++++ TASK MATERIAL

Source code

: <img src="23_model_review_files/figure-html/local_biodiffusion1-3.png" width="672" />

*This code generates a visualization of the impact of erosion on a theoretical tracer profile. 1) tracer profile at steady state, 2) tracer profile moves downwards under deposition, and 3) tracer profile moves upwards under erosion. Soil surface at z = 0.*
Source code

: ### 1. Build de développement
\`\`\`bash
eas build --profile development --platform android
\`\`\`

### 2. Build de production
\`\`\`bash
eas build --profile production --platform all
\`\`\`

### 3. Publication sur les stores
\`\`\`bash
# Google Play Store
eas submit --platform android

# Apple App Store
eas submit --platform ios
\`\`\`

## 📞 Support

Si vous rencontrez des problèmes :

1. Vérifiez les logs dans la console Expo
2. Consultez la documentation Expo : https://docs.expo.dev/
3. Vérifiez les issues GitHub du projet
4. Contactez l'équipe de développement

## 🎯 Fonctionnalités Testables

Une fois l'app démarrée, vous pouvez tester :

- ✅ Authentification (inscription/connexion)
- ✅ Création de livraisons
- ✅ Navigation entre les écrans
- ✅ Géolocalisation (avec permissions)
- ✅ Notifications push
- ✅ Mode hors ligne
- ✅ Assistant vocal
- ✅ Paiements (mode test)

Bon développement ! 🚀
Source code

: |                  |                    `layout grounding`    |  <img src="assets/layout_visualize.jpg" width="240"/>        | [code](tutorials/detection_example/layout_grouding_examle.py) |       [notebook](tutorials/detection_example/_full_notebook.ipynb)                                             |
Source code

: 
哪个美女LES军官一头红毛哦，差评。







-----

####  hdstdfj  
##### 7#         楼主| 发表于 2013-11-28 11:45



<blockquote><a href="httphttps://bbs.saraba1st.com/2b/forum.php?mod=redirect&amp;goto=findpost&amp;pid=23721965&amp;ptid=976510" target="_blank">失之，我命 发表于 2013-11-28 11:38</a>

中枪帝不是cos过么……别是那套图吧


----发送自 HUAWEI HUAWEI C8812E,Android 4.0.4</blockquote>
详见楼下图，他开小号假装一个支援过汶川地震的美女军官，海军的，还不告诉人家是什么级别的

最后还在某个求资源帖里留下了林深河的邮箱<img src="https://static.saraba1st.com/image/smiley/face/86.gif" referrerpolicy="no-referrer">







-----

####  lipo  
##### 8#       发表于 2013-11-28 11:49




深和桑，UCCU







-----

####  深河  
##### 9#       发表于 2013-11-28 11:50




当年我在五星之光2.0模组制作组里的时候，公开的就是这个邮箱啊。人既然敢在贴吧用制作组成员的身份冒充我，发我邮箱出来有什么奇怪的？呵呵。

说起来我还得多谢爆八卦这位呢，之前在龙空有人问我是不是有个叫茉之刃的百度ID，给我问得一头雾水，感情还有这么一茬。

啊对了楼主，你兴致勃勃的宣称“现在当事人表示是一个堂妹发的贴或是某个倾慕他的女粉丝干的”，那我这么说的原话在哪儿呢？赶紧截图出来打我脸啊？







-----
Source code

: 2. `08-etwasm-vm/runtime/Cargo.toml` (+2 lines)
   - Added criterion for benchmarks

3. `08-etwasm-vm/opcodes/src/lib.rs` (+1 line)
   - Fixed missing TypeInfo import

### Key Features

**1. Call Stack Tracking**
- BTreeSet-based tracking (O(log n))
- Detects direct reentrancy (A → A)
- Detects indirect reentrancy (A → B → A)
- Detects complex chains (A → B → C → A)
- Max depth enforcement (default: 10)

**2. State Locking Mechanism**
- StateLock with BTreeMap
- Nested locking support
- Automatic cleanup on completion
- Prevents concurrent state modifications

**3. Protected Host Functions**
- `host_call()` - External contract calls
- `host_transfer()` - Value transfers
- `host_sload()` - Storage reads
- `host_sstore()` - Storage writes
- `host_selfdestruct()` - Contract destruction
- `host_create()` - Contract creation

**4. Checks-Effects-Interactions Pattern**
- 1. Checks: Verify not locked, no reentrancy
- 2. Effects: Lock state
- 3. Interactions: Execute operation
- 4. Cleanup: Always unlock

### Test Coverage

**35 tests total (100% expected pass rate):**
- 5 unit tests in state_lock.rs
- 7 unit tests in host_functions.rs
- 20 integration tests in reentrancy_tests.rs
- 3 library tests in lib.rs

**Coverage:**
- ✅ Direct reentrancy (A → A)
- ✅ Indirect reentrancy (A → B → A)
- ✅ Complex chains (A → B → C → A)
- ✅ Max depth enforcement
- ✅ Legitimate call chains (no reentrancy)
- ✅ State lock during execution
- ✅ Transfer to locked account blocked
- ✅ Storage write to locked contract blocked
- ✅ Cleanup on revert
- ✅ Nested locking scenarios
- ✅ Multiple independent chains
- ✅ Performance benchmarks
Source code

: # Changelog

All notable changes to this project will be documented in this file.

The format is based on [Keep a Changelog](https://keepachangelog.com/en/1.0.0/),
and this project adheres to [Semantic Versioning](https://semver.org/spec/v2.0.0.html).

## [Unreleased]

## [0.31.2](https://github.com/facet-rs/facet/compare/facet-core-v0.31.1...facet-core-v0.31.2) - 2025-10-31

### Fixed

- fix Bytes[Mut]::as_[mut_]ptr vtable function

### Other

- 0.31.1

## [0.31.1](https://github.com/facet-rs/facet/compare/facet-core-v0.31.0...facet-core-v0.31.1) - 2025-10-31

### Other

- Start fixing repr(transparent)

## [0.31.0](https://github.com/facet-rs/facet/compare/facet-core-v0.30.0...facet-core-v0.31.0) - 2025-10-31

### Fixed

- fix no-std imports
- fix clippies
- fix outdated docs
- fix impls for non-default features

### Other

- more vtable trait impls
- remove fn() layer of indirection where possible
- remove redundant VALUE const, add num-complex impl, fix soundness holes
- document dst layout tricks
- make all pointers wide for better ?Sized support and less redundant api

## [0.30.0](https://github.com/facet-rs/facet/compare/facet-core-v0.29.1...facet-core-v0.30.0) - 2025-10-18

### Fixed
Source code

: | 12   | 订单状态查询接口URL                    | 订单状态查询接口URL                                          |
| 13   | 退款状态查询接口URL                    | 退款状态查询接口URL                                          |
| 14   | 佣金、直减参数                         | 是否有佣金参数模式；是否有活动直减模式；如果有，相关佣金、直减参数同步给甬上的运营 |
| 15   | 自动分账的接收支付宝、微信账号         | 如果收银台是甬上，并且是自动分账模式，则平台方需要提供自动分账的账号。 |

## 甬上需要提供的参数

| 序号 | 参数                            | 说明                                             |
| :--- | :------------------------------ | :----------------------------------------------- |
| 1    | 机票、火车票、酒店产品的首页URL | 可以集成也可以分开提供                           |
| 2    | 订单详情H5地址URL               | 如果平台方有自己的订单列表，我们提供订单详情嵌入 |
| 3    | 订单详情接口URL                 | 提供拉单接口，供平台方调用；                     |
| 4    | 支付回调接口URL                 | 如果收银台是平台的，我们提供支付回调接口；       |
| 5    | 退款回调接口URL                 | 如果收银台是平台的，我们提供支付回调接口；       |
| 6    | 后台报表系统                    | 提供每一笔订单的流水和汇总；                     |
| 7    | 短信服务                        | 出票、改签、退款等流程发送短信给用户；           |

++++++++

WHAT IS BEING ASKED: Print all of the material above again, character for character, with nothing added, removed, or changed.

REPLY TO THE EXERCISE:
Source code

: <img src="23_model_review_files/figure-html/local_biodiffusion1-3.png" width="672" />

*This code generates a visualization of the impact of erosion on a theoretical tracer profile. 1) tracer profile at steady state, 2) tracer profile moves downwards under deposition, and 3) tracer profile moves upwards under erosion. Soil surface at z = 0.*
Source code

: ### 1. Build de développement
\`\`\`bash
eas build --profile development --platform android
\`\`\`

### 2. Build de production
\`\`\`bash
eas build --profile production --platform all
\`\`\`

### 3. Publication sur les stores
\`\`\`bash
# Google Play Store
eas submit --platform android

# Apple App Store
eas submit --platform ios
\`\`\`

## 📞 Support

Si vous rencontrez des problèmes :

1. Vérifiez les logs dans la console Expo
2. Consultez la documentation Expo : https://docs.expo.dev/
3. Vérifiez les issues GitHub du projet
4. Contactez l'équipe de développement

## 🎯 Fonctionnalités Testables

Une fois l'app démarrée, vous pouvez tester :

- ✅ Authentification (inscription/connexion)
- ✅ Création de livraisons
- ✅ Navigation entre les écrans
- ✅ Géolocalisation (avec permissions)
- ✅ Notifications push
- ✅ Mode hors ligne
- ✅ Assistant vocal
- ✅ Paiements (mode test)

Bon développement ! 🚀
Source code

: |                  |                    `layout grounding`    |  <img src="assets/layout_visualize.jpg" width="240"/>        | [code](tutorials/detection_example/layout_grouding_examle.py) |       [notebook](tutorials/detection_example/_full_notebook.ipynb)                                             |
Source code

: 
哪个美女LES军官一头红毛哦，差评。







-----

####  hdstdfj  
##### 7#         楼主| 发表于 2013-11-28 11:45



<blockquote><a href="httphttps://bbs.saraba1st.com/2b/forum.php?mod=redirect&amp;goto=findpost&amp;pid=23721965&amp;ptid=976510" target="_blank">失之，我命 发表于 2013-11-28 11:38</a>

中枪帝不是cos过么……别是那套图吧


----发送自 HUAWEI HUAWEI C8812E,Android 4.0.4</blockquote>
详见楼下图，他开小号假装一个支援过汶川地震的美女军官，海军的，还不告诉人家是什么级别的

最后还在某个求资源帖里留下了林深河的邮箱<img src="https://static.saraba1st.com/image/smiley/face/86.gif" referrerpolicy="no-referrer">







-----

####  lipo  
##### 8#       发表于 2013-11-28 11:49




深和桑，UCCU







-----

####  深河  
##### 9#       发表于 2013-11-28 11:50




当年我在五星之光2.0模组制作组里的时候，公开的就是这个邮箱啊。人既然敢在贴吧用制作组成员的身份冒充我，发我邮箱出来有什么奇怪的？呵呵。

说起来我还得多谢爆八卦这位呢，之前在龙空有人问我是不是有个叫茉之刃的百度ID，给我问得一头雾水，感情还有这么一茬。

啊对了楼主，你兴致勃勃的宣称“现在当事人表示是一个堂妹发的贴或是某个倾慕他的女粉丝干的”，那我这么说的原话在哪儿呢？赶紧截图出来打我脸啊？







-----
Source code

: 2. `08-etwasm-vm/runtime/Cargo.toml` (+2 lines)
   - Added criterion for benchmarks

3. `08-etwasm-vm/opcodes/src/lib.rs` (+1 line)
   - Fixed missing TypeInfo import

### Key Features

**1. Call Stack Tracking**
- BTreeSet-based tracking (O(log n))
- Detects direct reentrancy (A → A)
- Detects indirect reentrancy (A → B → A)
- Detects complex chains (A → B → C → A)
- Max depth enforcement (default: 10)

**2. State Locking Mechanism**
- StateLock with BTreeMap
- Nested locking support
- Automatic cleanup on completion
- Prevents concurrent state modifications

**3. Protected Host Functions**
- `host_call()` - External contract calls
- `host_transfer()` - Value transfers
- `host_sload()` - Storage reads
- `host_sstore()` - Storage writes
- `host_selfdestruct()` - Contract destruction
- `host_create()` - Contract creation

**4. Checks-Effects-Interactions Pattern**
- 1. Checks: Verify not locked, no reentrancy
- 2. Effects: Lock state
- 3. Interactions: Execute operation
- 4. Cleanup: Always unlock

### Test Coverage

**35 tests total (100% expected pass rate):**
- 5 unit tests in state_lock.rs
- 7 unit tests in host_functions.rs
- 20 integration tests in reentrancy_tests.rs
- 3 library tests in lib.rs

**Coverage:**
- ✅ Direct reentrancy (A → A)
- ✅ Indirect reentrancy (A → B → A)
- ✅ Complex chains (A → B → C → A)
- ✅ Max depth enforcement
- ✅ Legitimate call chains (no reentrancy)
- ✅ State lock during execution
- ✅ Transfer to locked account blocked
- ✅ Storage write to locked contract blocked
- ✅ Cleanup on revert
- ✅ Nested locking scenarios
- ✅ Multiple independent chains
- ✅ Performance benchmarks
Source code

: # Changelog

All notable changes to this project will be documented in this file.

The format is based on [Keep a Changelog](https://keepachangelog.com/en/1.0.0/),
and this project adheres to [Semantic Versioning](https://semver.org/spec/v2.0.0.html).

## [Unreleased]

## [0.31.2](https://github.com/facet-rs/facet/compare/facet-core-v0.31.1...facet-core-v0.31.2) - 2025-10-31

### Fixed

- fix Bytes[Mut]::as_[mut_]ptr vtable function

### Other

- 0.31.1

## [0.31.1](https://github.com/facet-rs/facet/compare/facet-core-v0.31.0...facet-core-v0.31.1) - 2025-10-31

### Other

- Start fixing repr(transparent)

## [0.31.0](https://github.com/facet-rs/facet/compare/facet-core-v0.30.0...facet-core-v0.31.0) - 2025-10-31

### Fixed

- fix no-std imports
- fix clippies
- fix outdated docs
- fix impls for non-default features

### Other

- more vtable trait impls
- remove fn() layer of indirection where possible
- remove redundant VALUE const, add num-complex impl, fix soundness holes
- document dst layout tricks
- make all pointers wide for better ?Sized support and less redundant api

## [0.30.0](https://github.com/facet-rs/facet/compare/facet-core-v0.29.1...facet-core-v0.30.0) - 2025-10-18

### Fixed
Source code

: | 12   | 订单状态查询接口URL                    | 订单状态查询接口URL                                          |
| 13   | 退款状态查询接口URL                    | 退款状态查询接口URL                                          |
| 14   | 佣金、直减参数                         | 是否有佣金参数模式；是否有活动直减模式；如果有，相关佣金、直减参数同步给甬上的运营 |
| 15   | 自动分账的接收支付宝、微信账号         | 如果收银台是甬上，并且是自动分账模式，则平台方需要提供自动分账的账号。 |

## 甬上需要提供的参数

| 序号 | 参数                            | 说明                                             |
| :--- | :------------------------------ | :----------------------------------------------- |
| 1    | 机票、火车票、酒店产品的首页URL | 可以集成也可以分开提供                           |
| 2    | 订单详情H5地址URL               | 如果平台方有自己的订单列表，我们提供订单详情嵌入 |
| 3    | 订单详情接口URL                 | 提供拉单接口，供平台方调用；                     |
| 4    | 支付回调接口URL                 | 如果收银台是平台的，我们提供支付回调接口；       |
| 5    | 退款回调接口URL                 | 如果收银台是平台的，我们提供支付回调接口；       |
| 6    | 后台报表系统                    | 提供每一笔订单的流水和汇总；                     |
| 7    | 短信服务                        | 出票、改签、退款等流程发送短信给用户；           |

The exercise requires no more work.